Tout avait été calé pour élire un Parlement européen post-Brexit, sans le Royaume-Uni. Le 26 mai, le nombre de sièges devait passer de 751 à 705 eurodéputés. Sur les 73 sièges britanniques, 46 sièges devaient être supprimés et bloqués pour de prochains élargissements, 27 étaient redistribués pour permettre une meilleure représentativité démographique. Dans cette redistribution, la France était particulièrement gagnante, puisqu’elle passait de 74 à 79 sièges.

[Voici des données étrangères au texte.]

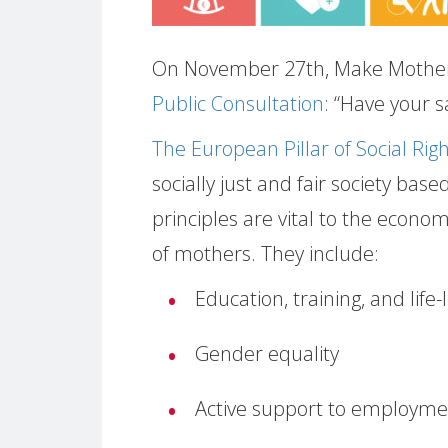
On November 27th, Make Mother
Public Consultation
: “Have your s
The European Pillar of Social Rig
socially just and fair society base
principles are vital to the econ
of mothers. They include:
Education, training, and life
Gender equality
Active support to employme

Tous les états-majors politiques français se sont jusqu’ici basés sur ce chiffre pour constituer leurs listes. Mais cet édifice savamment négocié entre capitales, et adopté en juin 2018 par les chefs d’Etat et de gouvernement européens, risque de s’effondrer avec le report du Brexit au 31 octobre, acté mercredi 10 avril, si le Royaume-Uni participe au scrutin européen. La décision du Conseil européen avait certes explicitement prévu l’hypothèse que « le Royaume-Uni soit toujours un Etat membre de l’Union au début de la législature 2019-2024 ». Mais dans ce cas, le nombre de députés doit rester le même, c’est-à-dire par exemple 74 pour la délégation française, jusqu’à ce que « le retrait du Royaume-Uni de l’Union [ait] produit ses effets juridiques ». C’est-à-dire, au jour théorique du Brexit.

« Personne » ne connaît la solution

La décision n’avait cependant pas anticipé que le Brexit puisse se produire au cours de la mandature, comme cela en prend le chemin. Si le Royaume-Uni finit par divorcer de l’UE fin octobre 2019, quelques mois après que le nouvel hémicycle strasbourgeois aura siégé pour la première fois (le 2 juillet 2019), faudrait-il que la France n’élise d’emblée que 74 eurodéputés ? En prévoyant que 5 ne puissent siéger que plus tard, une fois que le Royaume-Uni aura effectivement pris le large ? Et où piocher ces noms ? En prenant les suivants dans chaque liste ? Ou en organisant des élections partielles ? Pour Nathalie Loiseau, chef de file de liste République en marche (LRM), « cela sera 79 candidats, mais 74 siégeront jusqu’à ce que les Britanniques quittent l’UE ».

Cela n’a toutefois pas été formellement acté au Conseil de mercredi soir, et cela ­nécessitera de modifier la loi électorale nationale. « Un projet de loi sera déposé fin avril pour prévoir deux phases : l’une où siègent 74 députés, puis 79 », confirme l’Elysée. Le dépôt des listes, initialement prévu entre le 23 avril et le 3 mai, devra-t-il être repoussé ? Cela n’est pas encore très clair. Rien non plus n’a été visiblement anticipé au ­Parlement européen, où la porte-parole, ­Marjory van den Broeke, ­affirme que le problème a été brièvement évoqué en conférence des présidents ­mercredi matin, mais que « personne ne sait » pour l’instant quelle sera la solution. Selon elle, « c’est à chaque Etat membre de régler cela ». En plus de la France, treize autres pays ­doivent désormais se saisir du problème.